Cette double cassation n’est pas surprenante au vu de la jurisprudence applicable aux cautionnements antérieurs au 1er janvier 2022 [1].
En effet, dans cette affaire, une banque a consenti un prêt immobilier à une SCI, garanti par le cautionnement solidaire d’une caution professionnelle et d’une caution personne physique dans la limite de la somme de 385,8k€.
A la suite de la défaillance de la SCI dans le remboursement de ce prêt, la banque a prononcé la déchéance du terme.
Après avoir payé le solde du prêt à la banque, la caution professionnelle a assigné la SCI et la caution personne physique en remboursement, lesquelles ont appelé la banque en intervention forcée et garantie, en invoquant une disproportion de l’engagement de caution et un manquement de celle-ci à son devoir de mise en garde.
Les juges d’appel ont condamné la caution à payer solidairement avec la SCI 303,5K€ à la caution professionnelle.
Pour sa part, la banque a été condamnée à payer la même somme à la caution pour manquement à son devoir de mise en garde.
La banque s’est alors pourvue en cassation et la caution a formé un pourvoi incident.
1- Sur le pourvoi incident de la caution et la proportionnalité de l’engagement :
Sur le premier moyen de cassation, la Cour rappelle au visa des articles L332-1 du Code de la consommation et 2310 du Code civil, dans sa version antérieure à celle issue de l’ordonnance du 15 septembre 2021, que :
« [...] La sanction prévue au premier de ces textes prive le contrat de cautionnement d’effet à l’égard tant du créancier que des cofidéjusseurs lorsque, ayant acquitté la dette, ils exercent leur action récursoire, que ce soit sur le fondement de leur recours subrogatoire personnel.
Et pour condamner la caution à payer à la caution professionnelle les sommes qu’elle a acquittées, l’arrêt retient que celle-ci ne peut se voir opposer les exceptions opposables au créancier principal, comme la disproportion de l’engagement de la caution.
Par conséquent, en statuant ainsi, la cour d’appel a violé les textes susvisés ».
2- Sur le pourvoi principal de la banque et le devoir de mise en garde :
Sur le deuxième moyen de cassation, la Cour de cassation, après avoir rappelé qu’en application des dispositions de l’article 1147 du Code civil, dans sa version antérieure à l’ordonnance du 10 février 2016, « la banque est tenue à un devoir de mise en garde à l’égard d’une caution non avertie lorsque, au jour de son engagement, celui-ci n’est pas adapté aux capacités financières de la caution ou s’il existe un risque de l’endettement né de l’octroi du prêt garanti, lequel résulte de l’inadaptation du prêt aux capacités financières de l’emprunteur », elle ajoute puis rappelle que :
« Les parts sociales dont est titulaire la caution au sein de la société cautionnée font partie du patrimoine devant être pris en considération pour l’appréciation de ses capacités financières au jour de son engagement [...].

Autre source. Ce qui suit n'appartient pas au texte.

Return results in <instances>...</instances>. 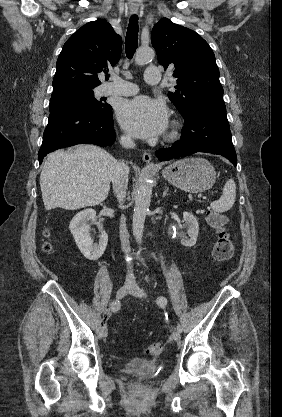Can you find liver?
<instances>
[{"instance_id":"obj_1","label":"liver","mask_w":282,"mask_h":417,"mask_svg":"<svg viewBox=\"0 0 282 417\" xmlns=\"http://www.w3.org/2000/svg\"><path fill=\"white\" fill-rule=\"evenodd\" d=\"M116 158L94 144H78L73 152H50L40 174L46 211H75L96 206L105 200L112 180Z\"/></svg>"}]
</instances>
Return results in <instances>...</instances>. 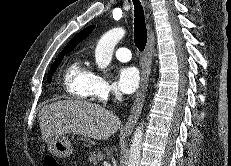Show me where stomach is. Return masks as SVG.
I'll return each mask as SVG.
<instances>
[{
    "mask_svg": "<svg viewBox=\"0 0 231 166\" xmlns=\"http://www.w3.org/2000/svg\"><path fill=\"white\" fill-rule=\"evenodd\" d=\"M48 150L59 158H66L72 154V146L67 137L53 136L48 139Z\"/></svg>",
    "mask_w": 231,
    "mask_h": 166,
    "instance_id": "stomach-1",
    "label": "stomach"
}]
</instances>
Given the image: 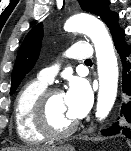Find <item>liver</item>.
<instances>
[{"instance_id":"1","label":"liver","mask_w":131,"mask_h":151,"mask_svg":"<svg viewBox=\"0 0 131 151\" xmlns=\"http://www.w3.org/2000/svg\"><path fill=\"white\" fill-rule=\"evenodd\" d=\"M58 148H37L31 149L30 151H56Z\"/></svg>"}]
</instances>
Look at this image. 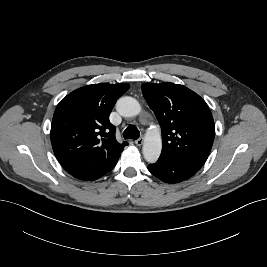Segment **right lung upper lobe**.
Here are the masks:
<instances>
[{
  "instance_id": "obj_1",
  "label": "right lung upper lobe",
  "mask_w": 267,
  "mask_h": 267,
  "mask_svg": "<svg viewBox=\"0 0 267 267\" xmlns=\"http://www.w3.org/2000/svg\"><path fill=\"white\" fill-rule=\"evenodd\" d=\"M129 87L127 83L88 85L74 90L58 104L51 124V143L68 173L101 176L118 161L128 144L117 142L109 115Z\"/></svg>"
}]
</instances>
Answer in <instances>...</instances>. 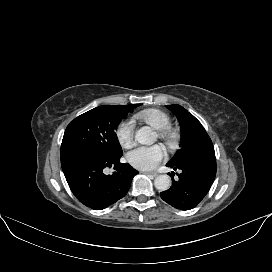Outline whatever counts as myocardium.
<instances>
[{"label":"myocardium","instance_id":"myocardium-1","mask_svg":"<svg viewBox=\"0 0 272 272\" xmlns=\"http://www.w3.org/2000/svg\"><path fill=\"white\" fill-rule=\"evenodd\" d=\"M176 136V131L170 126L158 130V137L166 143H172L176 139Z\"/></svg>","mask_w":272,"mask_h":272}]
</instances>
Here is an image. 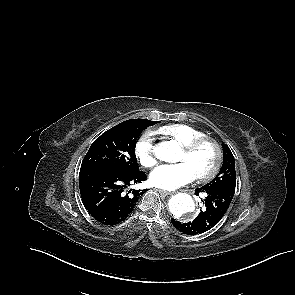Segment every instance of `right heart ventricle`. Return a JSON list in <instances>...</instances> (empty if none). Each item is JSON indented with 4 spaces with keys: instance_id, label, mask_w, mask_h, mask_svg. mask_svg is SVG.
Listing matches in <instances>:
<instances>
[{
    "instance_id": "obj_1",
    "label": "right heart ventricle",
    "mask_w": 295,
    "mask_h": 295,
    "mask_svg": "<svg viewBox=\"0 0 295 295\" xmlns=\"http://www.w3.org/2000/svg\"><path fill=\"white\" fill-rule=\"evenodd\" d=\"M157 133L176 141L182 147L196 139L206 136L203 131L186 124L166 125L159 128Z\"/></svg>"
}]
</instances>
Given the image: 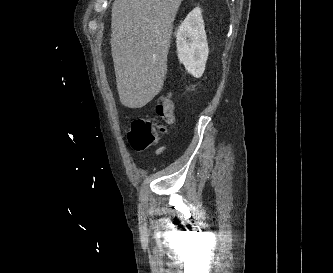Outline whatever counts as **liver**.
Instances as JSON below:
<instances>
[{"label": "liver", "mask_w": 333, "mask_h": 273, "mask_svg": "<svg viewBox=\"0 0 333 273\" xmlns=\"http://www.w3.org/2000/svg\"><path fill=\"white\" fill-rule=\"evenodd\" d=\"M183 0H115L111 51L120 102L141 108L162 90L173 22Z\"/></svg>", "instance_id": "obj_1"}]
</instances>
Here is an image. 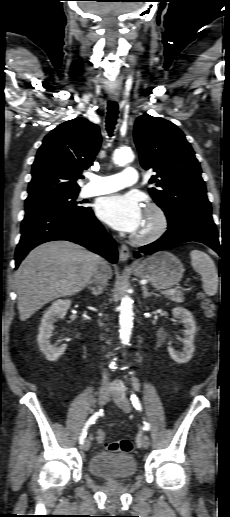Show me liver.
I'll return each instance as SVG.
<instances>
[{
	"label": "liver",
	"mask_w": 230,
	"mask_h": 517,
	"mask_svg": "<svg viewBox=\"0 0 230 517\" xmlns=\"http://www.w3.org/2000/svg\"><path fill=\"white\" fill-rule=\"evenodd\" d=\"M103 268H111L85 248L68 241H51L34 248L15 272L18 310L26 321L46 303L80 292Z\"/></svg>",
	"instance_id": "liver-1"
}]
</instances>
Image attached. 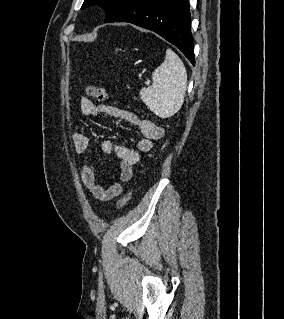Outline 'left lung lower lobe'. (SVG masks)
Masks as SVG:
<instances>
[{"label":"left lung lower lobe","instance_id":"0a47b994","mask_svg":"<svg viewBox=\"0 0 284 319\" xmlns=\"http://www.w3.org/2000/svg\"><path fill=\"white\" fill-rule=\"evenodd\" d=\"M107 22H129L151 30L195 65L188 0H126Z\"/></svg>","mask_w":284,"mask_h":319}]
</instances>
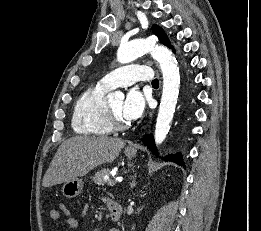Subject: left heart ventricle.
I'll list each match as a JSON object with an SVG mask.
<instances>
[{
  "label": "left heart ventricle",
  "instance_id": "left-heart-ventricle-1",
  "mask_svg": "<svg viewBox=\"0 0 261 231\" xmlns=\"http://www.w3.org/2000/svg\"><path fill=\"white\" fill-rule=\"evenodd\" d=\"M123 103V99H118L110 102L109 104L119 119L122 121H128L123 115Z\"/></svg>",
  "mask_w": 261,
  "mask_h": 231
}]
</instances>
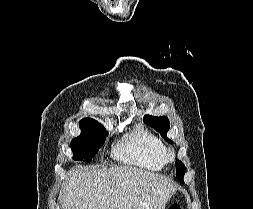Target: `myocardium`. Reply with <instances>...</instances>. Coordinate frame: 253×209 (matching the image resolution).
Masks as SVG:
<instances>
[{
  "label": "myocardium",
  "mask_w": 253,
  "mask_h": 209,
  "mask_svg": "<svg viewBox=\"0 0 253 209\" xmlns=\"http://www.w3.org/2000/svg\"><path fill=\"white\" fill-rule=\"evenodd\" d=\"M164 156H165L166 162H173L174 159H175L174 150L172 148L165 147V149H164Z\"/></svg>",
  "instance_id": "f54148a6"
}]
</instances>
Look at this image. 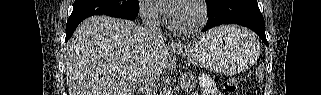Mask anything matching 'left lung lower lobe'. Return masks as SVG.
Here are the masks:
<instances>
[{"instance_id":"left-lung-lower-lobe-1","label":"left lung lower lobe","mask_w":321,"mask_h":95,"mask_svg":"<svg viewBox=\"0 0 321 95\" xmlns=\"http://www.w3.org/2000/svg\"><path fill=\"white\" fill-rule=\"evenodd\" d=\"M207 12L209 18L203 31L221 24H239L253 30L268 46L257 0H211L207 2Z\"/></svg>"}]
</instances>
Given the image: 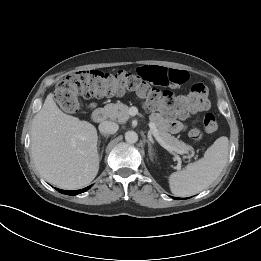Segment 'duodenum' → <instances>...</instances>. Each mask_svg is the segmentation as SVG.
<instances>
[{
    "instance_id": "duodenum-1",
    "label": "duodenum",
    "mask_w": 261,
    "mask_h": 261,
    "mask_svg": "<svg viewBox=\"0 0 261 261\" xmlns=\"http://www.w3.org/2000/svg\"><path fill=\"white\" fill-rule=\"evenodd\" d=\"M106 118L105 110L102 108H97L92 112V119L96 123L103 122Z\"/></svg>"
}]
</instances>
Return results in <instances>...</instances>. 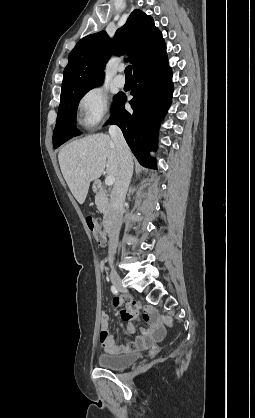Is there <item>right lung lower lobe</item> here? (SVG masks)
<instances>
[{"label":"right lung lower lobe","mask_w":255,"mask_h":418,"mask_svg":"<svg viewBox=\"0 0 255 418\" xmlns=\"http://www.w3.org/2000/svg\"><path fill=\"white\" fill-rule=\"evenodd\" d=\"M167 57L133 74V85L129 101L133 111L124 108L126 96L118 94L113 104L110 123L118 125L127 144L141 165L156 168V162L148 152L156 148L155 137L158 122L170 105L173 83Z\"/></svg>","instance_id":"98d812e1"}]
</instances>
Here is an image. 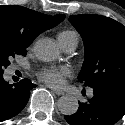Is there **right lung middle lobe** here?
<instances>
[{
	"label": "right lung middle lobe",
	"mask_w": 125,
	"mask_h": 125,
	"mask_svg": "<svg viewBox=\"0 0 125 125\" xmlns=\"http://www.w3.org/2000/svg\"><path fill=\"white\" fill-rule=\"evenodd\" d=\"M16 55H26L25 49H14L11 47L0 46V75L4 73V68L10 64V59Z\"/></svg>",
	"instance_id": "1"
}]
</instances>
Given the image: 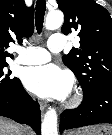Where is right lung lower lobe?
I'll return each instance as SVG.
<instances>
[{"label": "right lung lower lobe", "mask_w": 112, "mask_h": 135, "mask_svg": "<svg viewBox=\"0 0 112 135\" xmlns=\"http://www.w3.org/2000/svg\"><path fill=\"white\" fill-rule=\"evenodd\" d=\"M0 116L11 118L18 123L28 124L37 134H40L39 104L31 99L21 81L10 90L0 92Z\"/></svg>", "instance_id": "obj_1"}]
</instances>
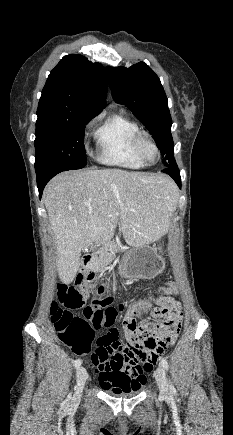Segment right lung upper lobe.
Segmentation results:
<instances>
[{
    "instance_id": "1",
    "label": "right lung upper lobe",
    "mask_w": 233,
    "mask_h": 435,
    "mask_svg": "<svg viewBox=\"0 0 233 435\" xmlns=\"http://www.w3.org/2000/svg\"><path fill=\"white\" fill-rule=\"evenodd\" d=\"M107 82L104 67L79 54H70L48 76L37 116H96L105 107Z\"/></svg>"
}]
</instances>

Par conséquent, en se déterminant ainsi, sans rechercher, comme il le lui était demandé, si la caution n’était pas également titulaire de 99% des parts de la SCI cautionnée, la cour d’appel n’a pas donné de base légale à sa décision ».
Pour rappel, cette double cassation n’est guère surprenante au vu de la jurisprudence applicable aux cautionnements antérieurs au 1er janvier 2022.
Par contre, s’agissant des cautionnements souscrits postérieurement, il est nécessaire de rappeler qu’en vertu de l’ordonnance n°2021-1192 du 15 septembre 2021 portant réforme du droit des sûretés, et en application de l’article 2300 (nouveau) du Code civil, la disproportion ne prive plus d’effet le cautionnement mais elle est sanctionnée par une réduction de ce dernier au montant à hauteur duquel la caution pouvait s’enger à cette date.